A cantora Luisa Doné cresceu ouvindo Elis, numa família musical em que o pai também trabalhava com o ofício. Ela elege “Como Nossos Pais” a sua predileta, mas admite que o desafio é complexo. “Todas as gravações da Elis são incríveis! Admiro muito a visceralidade e a maneira como ela se porta dentro da música, com performances intensas e aquele lugar ao mesmo tempo quente e brilhante em que ela coloca a voz”, elogia Luisa.

Há quase meio século no ar, o programa “Bazar Maravilha”, comandado por Tutti Maravilha na Rádio Inconfidência, é provavelmente o único do país que toca diariamente uma música de Elis, na sessão batizada “Coisa de Comadre”, e que estreou junto com a atração, em 1983, meses após a morte da intérprete, aos 36 anos.

Sorte

Foi por intermédio de Rogério Costa, irmão de Elis, que a amizade entre ela e Tutti frutificou. Trabalhando como produtor de espetáculos em Belo Horizonte, na década de 1970, Tutti trouxe para a capital o Quinteto Violado, que tinha como técnico de som o irmão da “Pimentinha”. Durante o show, Tutti inundou Rogério de perguntas sobre a irmã, e ele logo percebeu a devoção. Quando surgiu a oportunidade de trazer Elis para uma apresentação no Teatro Francisco Nunes, Tutti foi até o aeroporto da Pampulha buscar a estrela, a bordo de seu fusquinha e de uma kombi.

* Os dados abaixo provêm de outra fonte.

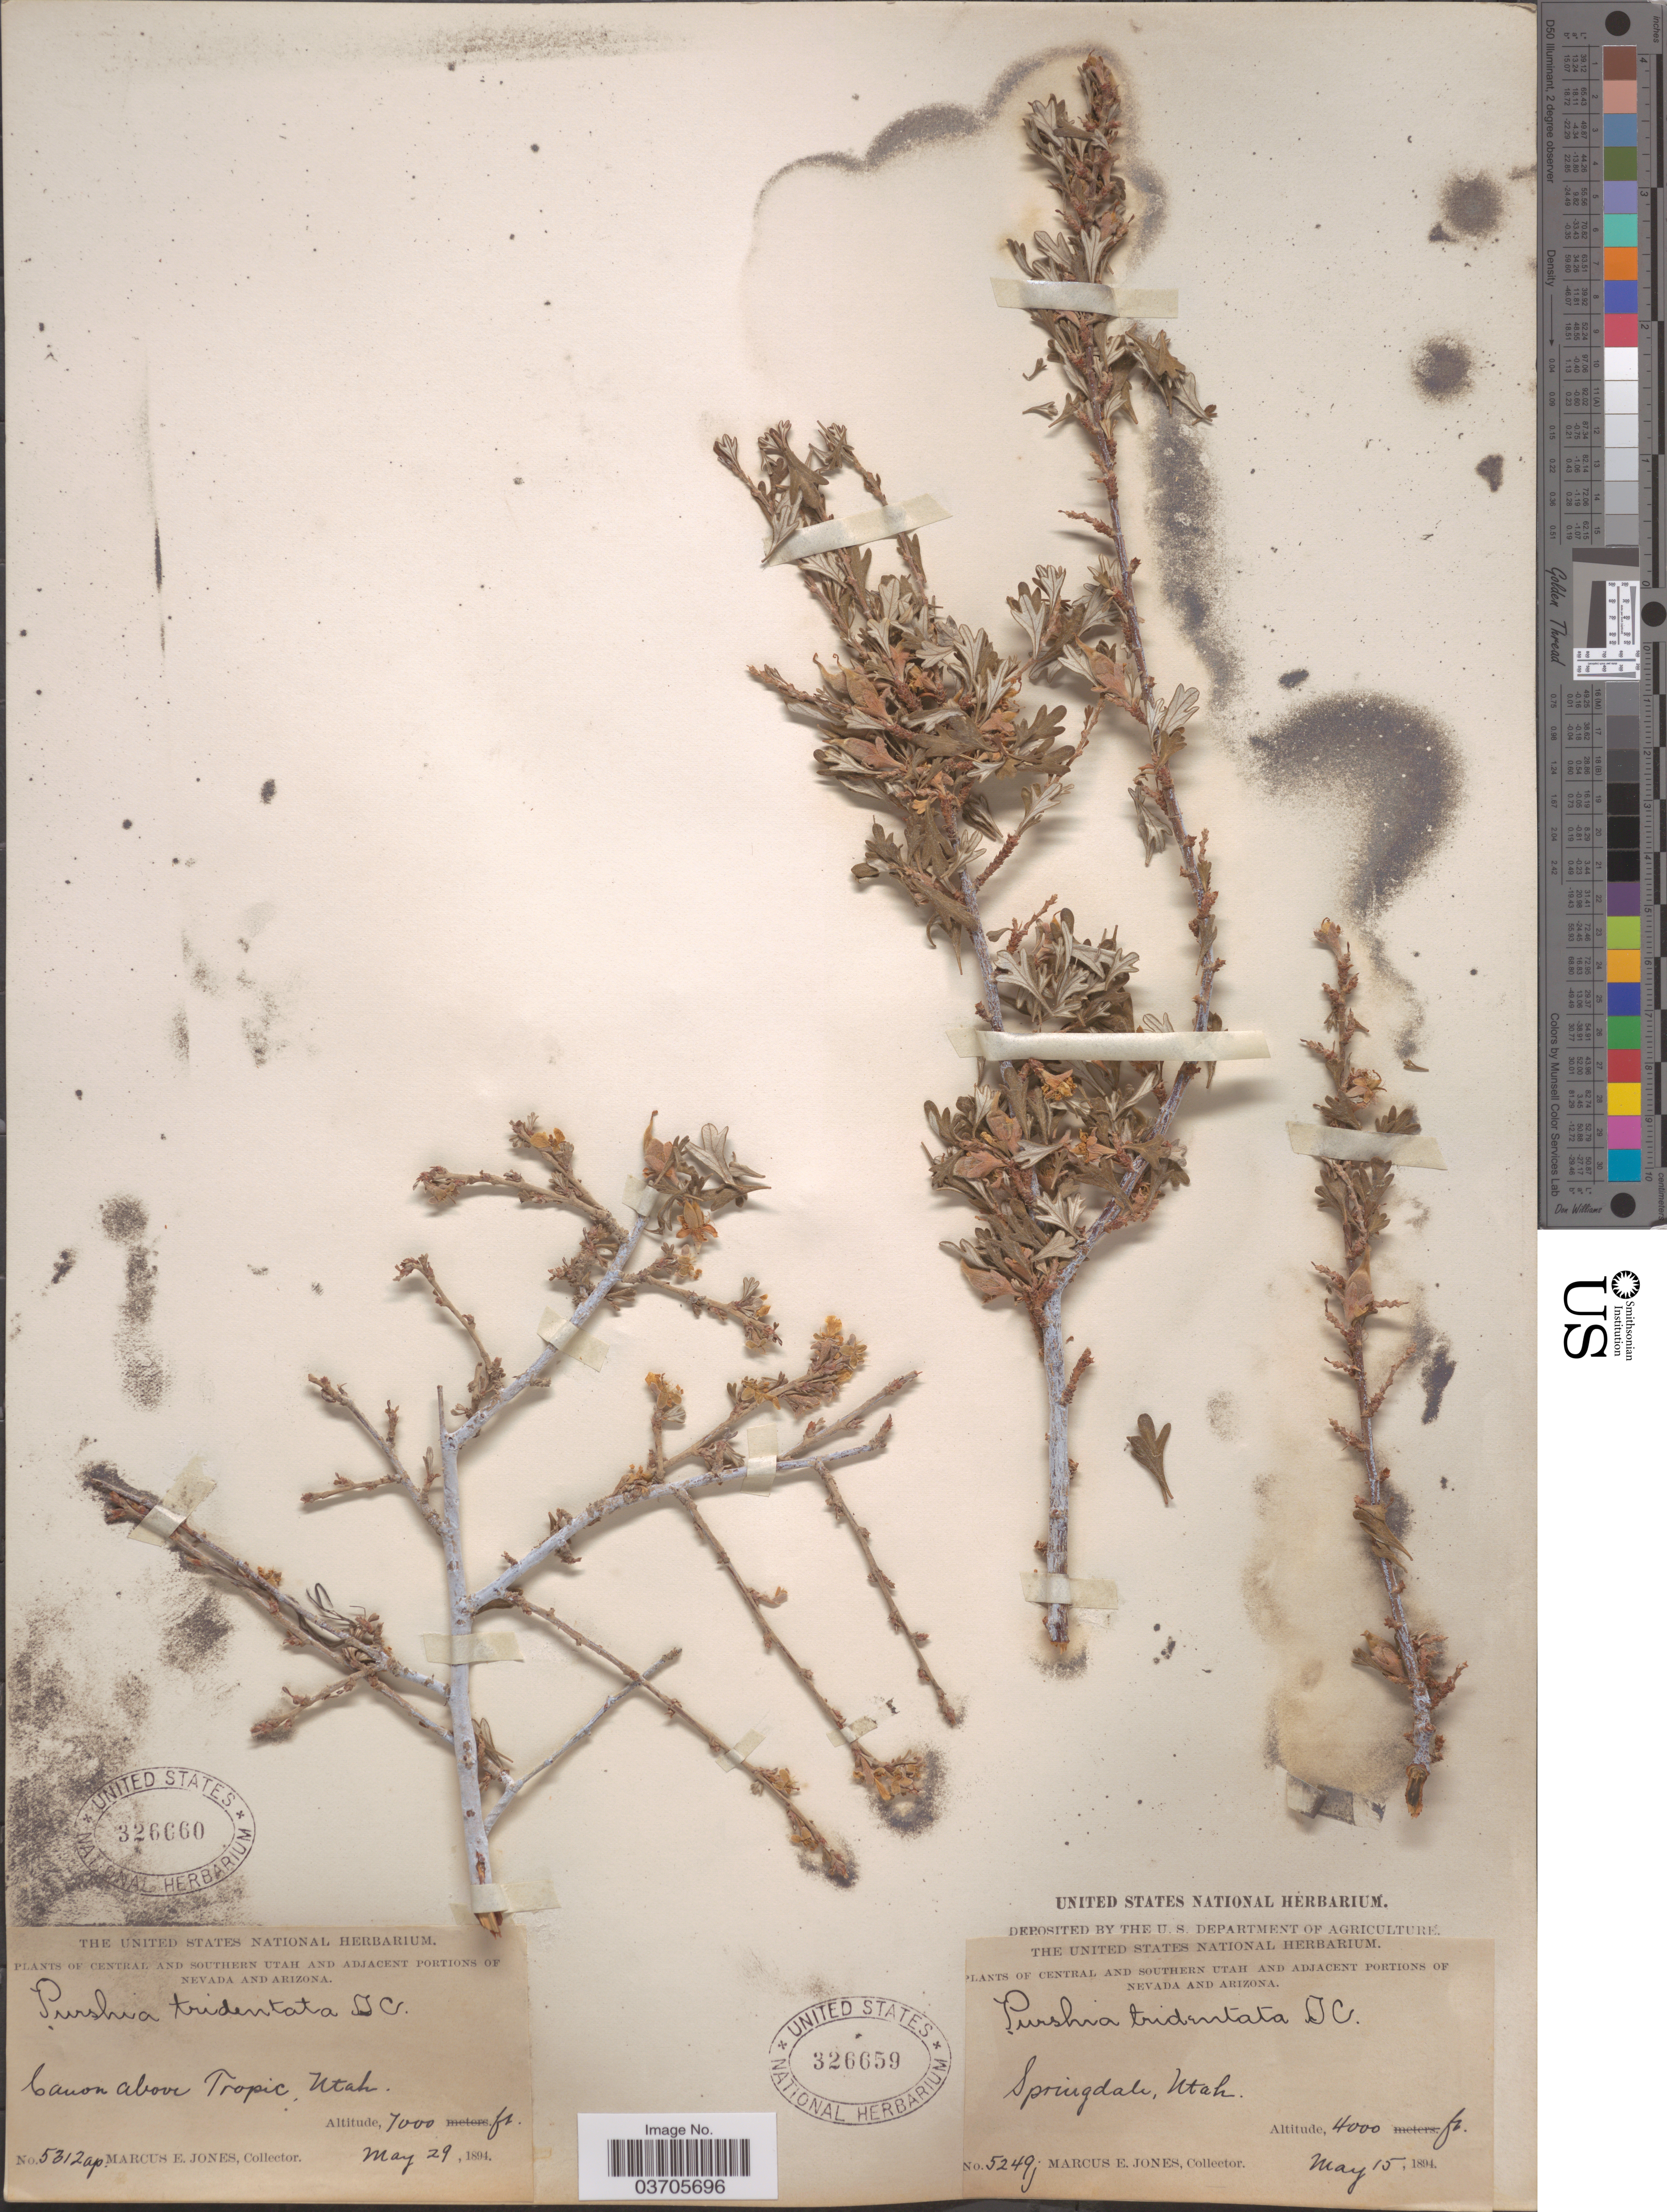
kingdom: Plantae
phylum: Tracheophyta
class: Magnoliopsida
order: Rosales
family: Rosaceae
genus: Purshia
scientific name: Purshia tridentata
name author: (Pursh) DC.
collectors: M. E. Jones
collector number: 5312ap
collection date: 1894-05-29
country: United States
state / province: Utah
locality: Central and Southern Utah. Canon above Tropic.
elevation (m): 2134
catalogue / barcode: US 326660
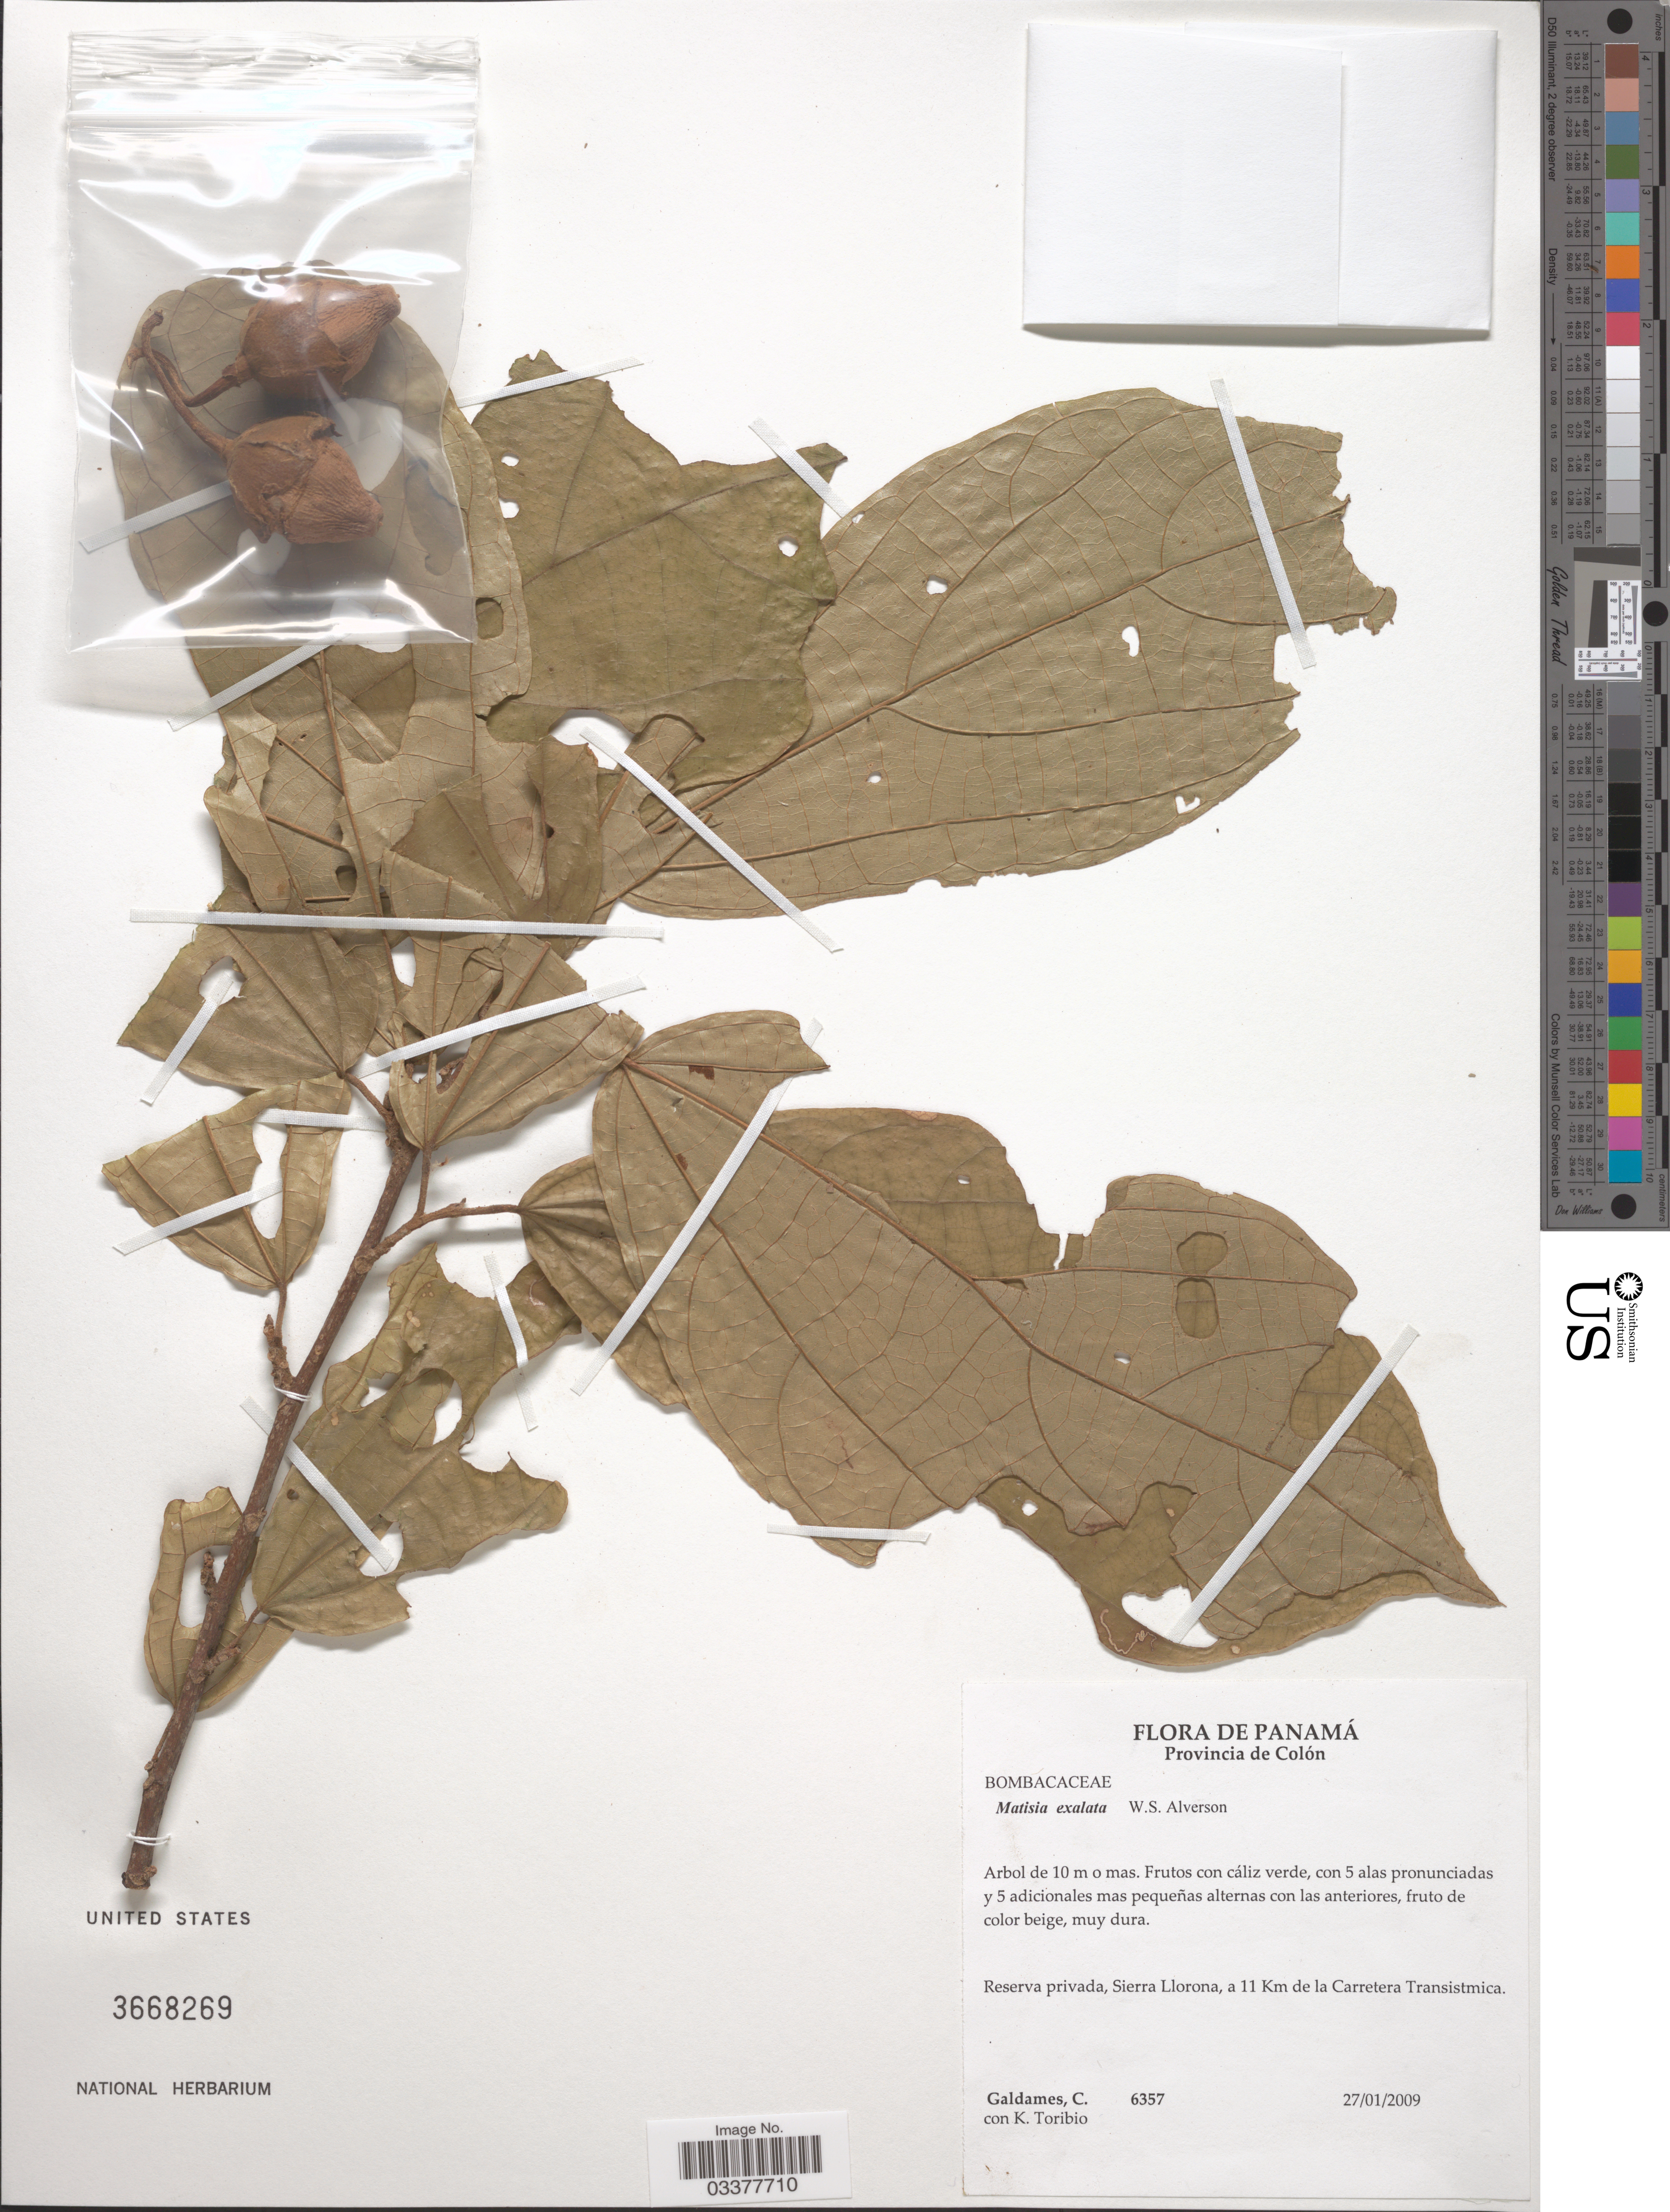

Sem plaquinha de identificação, e antes que abrisse a boca, ouviu de Elis o pedido para ajudá-la a carregar as malas. “O Rogério tinha dito que eu era cabeludo e ela me reconheceu de cara!”, diverte-se Tutti, que, no hotel, constatou uma “afinidade imediata que selou a amizade”. Corria o ano de 1973, e os dois chegaram até a morar juntos, em São Paulo. Tutti guarda centenas de cartas particulares e “muito íntimas” trocadas com Elis, “impossíveis de serem publicadas”. Ele sente falta, principalmente, “das ligações ao telefone, de madrugada”.

“Naquela época não existia internet, e todo mundo se assustava quando o telefone tocava de madrugada. Mas era ela terminando um show na Bulgária, dizendo que tinha sido lindo, contando todos os detalhes”, recorda Tutti, que, certa vez, ouviu o tilintar do aparelho logo após uma entrevista de Tom Jobim ao Jornal Nacional, em que o Maestro Soberano contava ter gravado “O Trem Azul”, de Lô Borges e Ronaldo Bastos.

“Ela me pediu para separar todos os discos do Lô”, diz Tutti, que atribui à “sorte na vida” o convívio que teve com Elis. “A gente escuta uma gravação dela de 1975 e parece que foi feita ontem, não envelhece, é incrível”, analisa.

Danada

Tutti é incapaz de imaginar Elis com 80 anos, e repassou a mesma pergunta para João Marcello Bôscoli, produtor musical e filho mais velho da cantora, que chegou a idêntica conclusão. “Ela tinha um pique e uma vitalidade tão grandes que não consigo pensar nela velhinha”, confessa Tutti. Ele deposita na conta de uma “forma de defesa” o gênio explosivo de Elis, mas afirma que “as pessoas exageram na dose”.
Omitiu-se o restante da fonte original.